Imagino que conocen el argumento de la película (y antes, obra de teatro) La cena de los idiotas: un grupo de amigos se reúne a cenar una vez por semana, y en cada ágape uno de ellos debe llevar de invitado a un idiota, para que todos puedan divertirse un rato a su costa. El problema surge cuando el protagonista invita a un funcionario de Hacienda al que ha conocido casualmente, llamado Pignon: éste resulta ser el más idiota de los idiotas, tan idiota que acaba perjudicando -sin querer, como los auténticos idiotas- a los que en principio iban a aprovecharse de él. Me ha venido a la memoria la cinta francesa -mucho mejor que su posterior remake norteamericano- al ver el estropicio que está causando Puigdemont entre quienes le invitaron, no a cenar (aunque quizás también) sino a formar parte de una mayoría parlamentaria. Puigdemont es el idiota -no debe ser casual que su apellido se parezca sospechosamente a Pignon- que Sánchez se sacó de la manga pensando en utilizarle para sus objetivos, ignorando que es tan idiota que va a acabar causando un estropicio de proporciones dantescas en los partidos del Gobierno y en el PSOE en particular, que no deja de caer en las encuestas. La cena no ha hecho más que empezar y ya han tenido lugar las primeras guerras internas. Abróchense los cinturones, los idiotas son muy peligrosos.

Tal vez, como en la película, aquél que aportara el idiota más redomado a la coalición de Gobierno, ganaría la apuesta, eso explicaría unas cuantas de las incorporaciones de los últimos tiempos. Si se trata de eso, no cabe duda de que, con Puigdemont, Sánchez se va a llevar al premio, aunque sea a costa de hundir a su propio partido. No es que eso importe mucho, los partidos son esas maquinarias que, aunque desaparezcan, consiguen colocar en otros lugares -casi siempre bien remunerados- a quienes formaban parte de ellos, o sea que nadie va a morirse de hambre. El problema es que Sánchez ha invitado a un idiota de tal categoría que puede acabar hundiendo también a toda España, Cataluña no sólo incluida, sino más hundida que el resto. De momento, Salvador Illa, que se las prometía muy felices tras las últimas elecciones y los sondeos que daban al PSC la victoria en Cataluña, está viendo cómo su sueño se desvanece día a día: al parecer no ha gustado mucho, ni siquiera entre los votantes socialistas, que el PSOE opte por olvidar todo lo que aquí sucedió.
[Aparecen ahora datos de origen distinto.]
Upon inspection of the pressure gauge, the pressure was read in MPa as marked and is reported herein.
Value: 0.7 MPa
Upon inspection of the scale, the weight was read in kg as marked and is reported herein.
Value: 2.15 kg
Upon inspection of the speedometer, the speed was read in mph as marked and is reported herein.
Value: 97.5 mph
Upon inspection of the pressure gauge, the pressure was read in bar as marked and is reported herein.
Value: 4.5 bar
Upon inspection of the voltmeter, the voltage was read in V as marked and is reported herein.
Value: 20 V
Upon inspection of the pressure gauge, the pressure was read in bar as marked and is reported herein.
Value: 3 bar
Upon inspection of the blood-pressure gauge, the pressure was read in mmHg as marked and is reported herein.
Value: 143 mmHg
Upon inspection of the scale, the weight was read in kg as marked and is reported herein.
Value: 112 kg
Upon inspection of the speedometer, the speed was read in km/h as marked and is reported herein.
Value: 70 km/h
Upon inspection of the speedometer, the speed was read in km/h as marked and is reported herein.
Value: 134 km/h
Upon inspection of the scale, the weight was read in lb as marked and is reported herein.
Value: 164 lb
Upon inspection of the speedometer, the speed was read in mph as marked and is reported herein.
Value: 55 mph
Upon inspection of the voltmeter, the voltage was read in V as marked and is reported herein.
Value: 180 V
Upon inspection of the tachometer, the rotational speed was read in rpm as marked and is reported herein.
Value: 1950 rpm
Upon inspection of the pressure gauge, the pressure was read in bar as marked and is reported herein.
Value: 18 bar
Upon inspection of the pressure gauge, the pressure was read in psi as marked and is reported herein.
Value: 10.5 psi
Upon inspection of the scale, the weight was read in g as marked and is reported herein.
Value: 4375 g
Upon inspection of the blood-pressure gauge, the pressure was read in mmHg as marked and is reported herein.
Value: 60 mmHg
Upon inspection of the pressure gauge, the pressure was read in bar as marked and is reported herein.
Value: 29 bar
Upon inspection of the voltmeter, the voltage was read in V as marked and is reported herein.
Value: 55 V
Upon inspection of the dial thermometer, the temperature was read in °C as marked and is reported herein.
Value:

En el resto de España no van mejor las cosas: el propio Sánchez se despierta cada mañana con nuevas encuestas que dejan clara la desafección de ya casi la mitad de votantes del PSOE con sus estrategias; aparecen nuevos partidos de izquierdas, contrarios a ceder ante el nacionalismo, que amenazan birlar votos a PSOE, Sumar y Podemos; dirigentes socialistas históricos alzan la voz contra Sánchez, hartos de callar; incluso la prensa más afín al régimen monclovita hace oír sus críticas. Y esto no ha hecho más que empezar, es el efecto Pignon/Puigdemont.

No puedo dejar de imaginar a Pedro Sánchez, orgulloso de haber hallado al idiota entre los idiotas, tan impaciente para incorporarlo a la mayoría parlamentaria que no duda incluso en sacarse una amnistía de la manga. En cuanto Santos Cerdán cruzó un par de palabras con Puigdemont en aquellas negociaciones en Waterloo, le faltó tiempo para llamar a la Moncloa usando exactamente las mismas palabras que en la película utiliza quien ha descubierto al idiota supremo.

- Pedro, ¡lo tengo!

- Dime, ¿cómo es?

- Un campeón del mundo.

Los amigotes del film se las prometías tan felices como Pedro Sánchez y Yolanda Díaz, y así de mal terminaron. Si ya es peligroso sentar un idiota a nuestra mesa, hacer que de él dependa un Gobierno, raya el suicidio.